*Goal of the exercise:* Give the data again in full. Keep every line the same.

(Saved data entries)
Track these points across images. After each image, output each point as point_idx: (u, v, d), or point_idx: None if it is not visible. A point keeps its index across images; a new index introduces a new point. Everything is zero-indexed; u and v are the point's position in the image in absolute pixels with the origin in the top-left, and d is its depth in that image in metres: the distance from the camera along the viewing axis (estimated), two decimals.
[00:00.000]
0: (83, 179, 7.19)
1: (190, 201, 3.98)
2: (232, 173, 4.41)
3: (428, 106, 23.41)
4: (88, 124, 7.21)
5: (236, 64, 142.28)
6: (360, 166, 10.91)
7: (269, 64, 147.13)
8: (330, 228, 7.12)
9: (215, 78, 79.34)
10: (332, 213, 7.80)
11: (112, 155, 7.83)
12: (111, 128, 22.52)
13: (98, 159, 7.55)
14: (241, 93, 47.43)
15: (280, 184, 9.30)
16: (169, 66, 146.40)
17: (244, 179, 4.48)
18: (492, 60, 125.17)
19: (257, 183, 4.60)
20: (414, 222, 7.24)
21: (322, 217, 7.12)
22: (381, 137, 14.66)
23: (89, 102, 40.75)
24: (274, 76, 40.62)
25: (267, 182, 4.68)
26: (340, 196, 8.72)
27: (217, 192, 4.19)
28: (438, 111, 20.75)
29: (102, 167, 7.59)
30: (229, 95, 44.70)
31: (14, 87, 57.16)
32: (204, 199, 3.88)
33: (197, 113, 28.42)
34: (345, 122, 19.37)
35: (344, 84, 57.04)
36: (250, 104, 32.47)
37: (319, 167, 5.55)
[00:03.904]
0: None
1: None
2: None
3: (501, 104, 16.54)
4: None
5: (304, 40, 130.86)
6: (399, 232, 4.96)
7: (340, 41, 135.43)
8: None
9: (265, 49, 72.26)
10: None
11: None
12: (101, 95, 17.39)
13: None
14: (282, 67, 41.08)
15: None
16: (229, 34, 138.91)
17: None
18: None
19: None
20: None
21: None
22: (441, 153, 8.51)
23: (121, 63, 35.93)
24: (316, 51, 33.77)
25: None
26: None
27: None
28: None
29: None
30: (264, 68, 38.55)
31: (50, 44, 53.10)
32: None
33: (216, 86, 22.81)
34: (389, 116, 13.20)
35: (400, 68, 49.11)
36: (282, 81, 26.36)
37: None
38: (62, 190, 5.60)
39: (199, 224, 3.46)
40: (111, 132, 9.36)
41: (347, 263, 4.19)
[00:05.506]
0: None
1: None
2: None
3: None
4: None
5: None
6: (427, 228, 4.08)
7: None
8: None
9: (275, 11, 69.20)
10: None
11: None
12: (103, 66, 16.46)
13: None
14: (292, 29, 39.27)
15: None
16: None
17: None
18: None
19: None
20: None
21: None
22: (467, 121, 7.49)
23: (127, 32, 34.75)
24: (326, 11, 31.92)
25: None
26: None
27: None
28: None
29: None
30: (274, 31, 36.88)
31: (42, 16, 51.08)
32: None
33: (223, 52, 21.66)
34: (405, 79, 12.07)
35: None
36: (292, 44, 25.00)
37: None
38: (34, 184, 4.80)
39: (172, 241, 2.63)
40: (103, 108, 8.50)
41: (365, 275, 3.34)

*Written solution:*
Track these points across images. After each image, output each point as point_idx: (u, v, d), or point_idx: None if it is not visible. A point keeps its index across images; a new index introduces a new point. Everything is zero-indexed; u and v are the point's position in the image in absolute pixels with the origin in the top-left, and d is its depth in that image in metres: the distance from the camera along the viewing axis (estimated), two decimals.
[00:00.000]
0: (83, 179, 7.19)
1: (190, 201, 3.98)
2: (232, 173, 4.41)
3: (428, 106, 23.41)
4: (88, 124, 7.21)
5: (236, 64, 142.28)
6: (360, 166, 10.91)
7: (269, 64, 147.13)
8: (330, 228, 7.12)
9: (215, 78, 79.34)
10: (332, 213, 7.80)
11: (112, 155, 7.83)
12: (111, 128, 22.52)
13: (98, 159, 7.55)
14: (241, 93, 47.43)
15: (280, 184, 9.30)
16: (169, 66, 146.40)
17: (244, 179, 4.48)
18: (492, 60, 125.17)
19: (257, 183, 4.60)
20: (414, 222, 7.24)
21: (322, 217, 7.12)
22: (381, 137, 14.66)
23: (89, 102, 40.75)
24: (274, 76, 40.62)
25: (267, 182, 4.68)
26: (340, 196, 8.72)
27: (217, 192, 4.19)
28: (438, 111, 20.75)
29: (102, 167, 7.59)
30: (229, 95, 44.70)
31: (14, 87, 57.16)
32: (204, 199, 3.88)
33: (197, 113, 28.42)
34: (345, 122, 19.37)
35: (344, 84, 57.04)
36: (250, 104, 32.47)
37: (319, 167, 5.55)
[00:03.904]
0: None
1: None
2: None
3: (501, 104, 16.54)
4: None
5: (304, 40, 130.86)
6: (399, 232, 4.96)
7: (340, 41, 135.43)
8: None
9: (265, 49, 72.26)
10: None
11: None
12: (101, 95, 17.39)
13: None
14: (282, 67, 41.08)
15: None
16: (229, 34, 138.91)
17: None
18: None
19: None
20: None
21: None
22: (441, 153, 8.51)
23: (121, 63, 35.93)
24: (316, 51, 33.77)
25: None
26: None
27: None
28: None
29: None
30: (264, 68, 38.55)
31: (50, 44, 53.10)
32: None
33: (216, 86, 22.81)
34: (389, 116, 13.20)
35: (400, 68, 49.11)
36: (282, 81, 26.36)
37: None
38: (62, 190, 5.60)
39: (199, 224, 3.46)
40: (111, 132, 9.36)
41: (347, 263, 4.19)
[00:05.506]
0: None
1: None
2: None
3: None
4: None
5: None
6: (427, 228, 4.08)
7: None
8: None
9: (275, 11, 69.20)
10: None
11: None
12: (103, 66, 16.46)
13: None
14: (292, 29, 39.27)
15: None
16: None
17: None
18: None
19: None
20: None
21: None
22: (467, 121, 7.49)
23: (127, 32, 34.75)
24: (326, 11, 31.92)
25: None
26: None
27: None
28: None
29: None
30: (274, 31, 36.88)
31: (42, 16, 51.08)
32: None
33: (223, 52, 21.66)
34: (405, 79, 12.07)
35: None
36: (292, 44, 25.00)
37: None
38: (34, 184, 4.80)
39: (172, 241, 2.63)
40: (103, 108, 8.50)
41: (365, 275, 3.34)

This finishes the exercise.